-- EXTRACT PROVIDED start --

## Topic Model v3

#### Import

We utilize the gensim library for topic modeling algorithms.

In [1]:
# processing
import operator
from operator import methodcaller
import csv
import re
import numpy as np
import pandas as pd
from pprint import pprint
import string
import math

# gensim
import gensim
import gensim.corpora as corpora
from gensim.utils import simple_preprocess
from gensim.models import CoherenceModel
from gensim.models import HdpModel

# plotting tools
import pyLDAvis
import pyLDAvis.gensim
import matplotlib.pyplot as plt

# sci-kit
from collections import Counter
from sklearn.feature_extraction.text import CountVectorizer
from sklearn.metrics.pairwise import cosine_similarity
from sklearn import feature_extraction



#### Preprocessing

Specify pathway to R&R program output. Select terms to blacklist and levels of terms to consider. The tokens will be loaded into a corpus and a dictionary will be constructed.

In [2]:
blacklist = [t.strip() for t in next(csv.reader(open("tools\\blacklist.csv", 'r')))]
levels = [1, 2, 3]

# format [term, orig, sentence, docID]
inPath = "raw.csv"

inFile = open(inPath, 'r')
inReader = csv.reader(inFile)

docTokens = dict()

# ignore headers
next(inReader)

for inRow in inReader:
    
    term = inRow[0]
    sentence = inRow[2]
    docID = inRow[3]
    
    # find acceptable tokens only
    token = "_".join([t for t in term.split(":") if re.match(r'[^\W\d]*$', t) and not t in blacklist])
    
    # calculate new term level
    level = token.count("_")
    
    # if acceptable, add to dictionary
    if level in levels and not token in blacklist and len(token) > 0:
        if docID in docTokens:
            docTokens[docID] += [token]
        else:
            docTokens[docID] = [token]

docIDs = list(docTokens.keys())
data = list(docTokens.values())


In [3]:
dictionary = corpora.Dictionary(data)
texts = data

corpus = [dictionary.doc2bow(text) for text in texts]

#### LDA Recursion

Continually perform LDA topic modeling until every document has an acceptable strength *p* to a topic.

In [40]:
id_topic_ratio = 0.1
resistance = 0.3
done = False
numTops = 10

topicPath = "topics.csv"
relationPath = "relations.csv"

topicFile = open(topicPath, 'w')
topicOut =  csv.writer(topicFile, lineterminator = '\n')
topicOut.writerow(["", "run", "topic", "terms", "p"])


relationFile = open(relationPath, 'w')
relationOut = csv.writer(relationFile, lineterminator = '\n')
relationOut.writerow(["run", "topic", "IDs", "ID/strength"])

run = 1
totalTopics = 0
averageCoherence = 0
badIDs = docIDs

while not done:
    
    print("run #" + str(run))
    
    doc2topic = dict()
    topic2doc = dict()
    
    
    oldIDs = badIDs.copy()
    badIDs = list()
    
    totalTopics += numTops
    
    #perform LDA
    hdp = HdpModel(corpus, dictionary, T=numTops)

    lda_model = hdp.suggested_lda_model()

-- EXTRACT PROVIDED end --
-- DATA RECORDS start --

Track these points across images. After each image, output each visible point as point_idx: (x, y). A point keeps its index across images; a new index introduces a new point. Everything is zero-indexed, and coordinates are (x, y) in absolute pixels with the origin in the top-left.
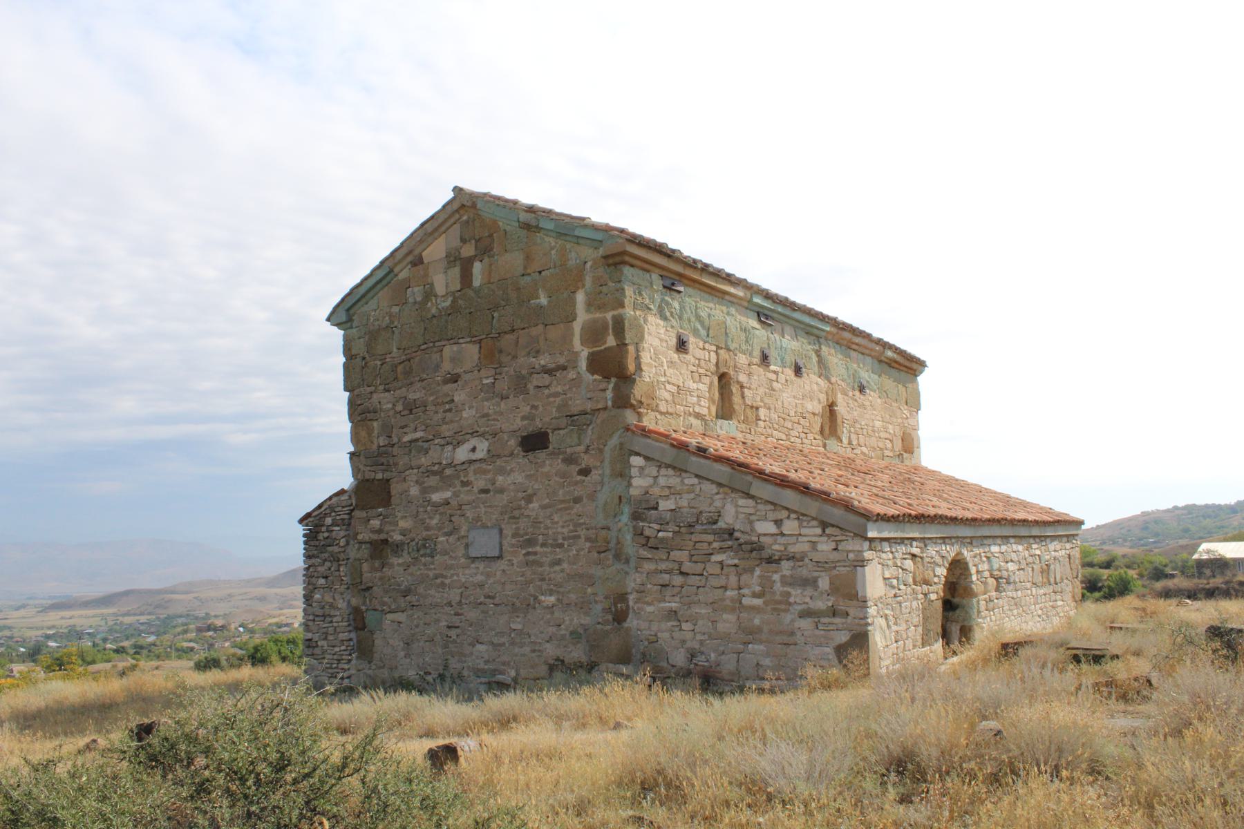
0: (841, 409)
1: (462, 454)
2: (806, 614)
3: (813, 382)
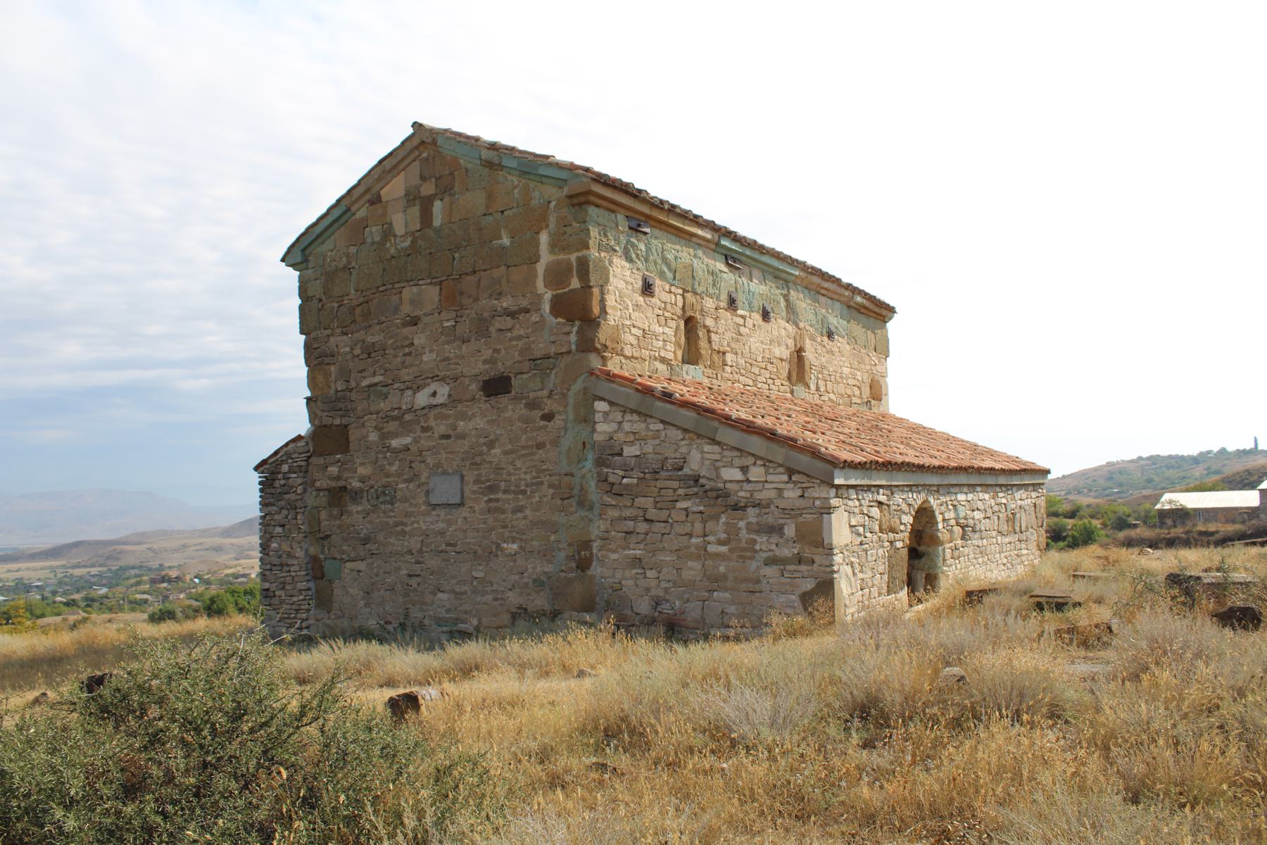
0: (809, 355)
1: (422, 398)
2: (772, 561)
3: (780, 327)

-- DATA RECORDS end --

• **PROBLEMS TO SOLVE**:
- 1) Answer these questions from the topic model notebook:
(a) Which library does it use for topic modeling algorithms?
(b) What value is assigned to numTops?
(c) What file name is assigned to relationPath?
- 2) In the topic model notebook, list every column header written as the header row of the relations file.
- 3) Reproduce the part of the topic model notebook that opens with the words containing "oldIDs = badIDs.copy()" and closes with "lda_model = hdp.suggested_lda_model()".
Rely solely on the topic model notebook when answering.

• **CORRECT ANSWERS**:
- 1)
(a) gensim
(b) 10
(c) relations.csv

- 2)
run
topic
IDs
ID/strength

- 3)
oldIDs = badIDs.copy()
    badIDs = list()
    
    totalTopics += numTops
    
    #perform LDA
    hdp = HdpModel(corpus, dictionary, T=numTops)

    lda_model = hdp.suggested_lda_model()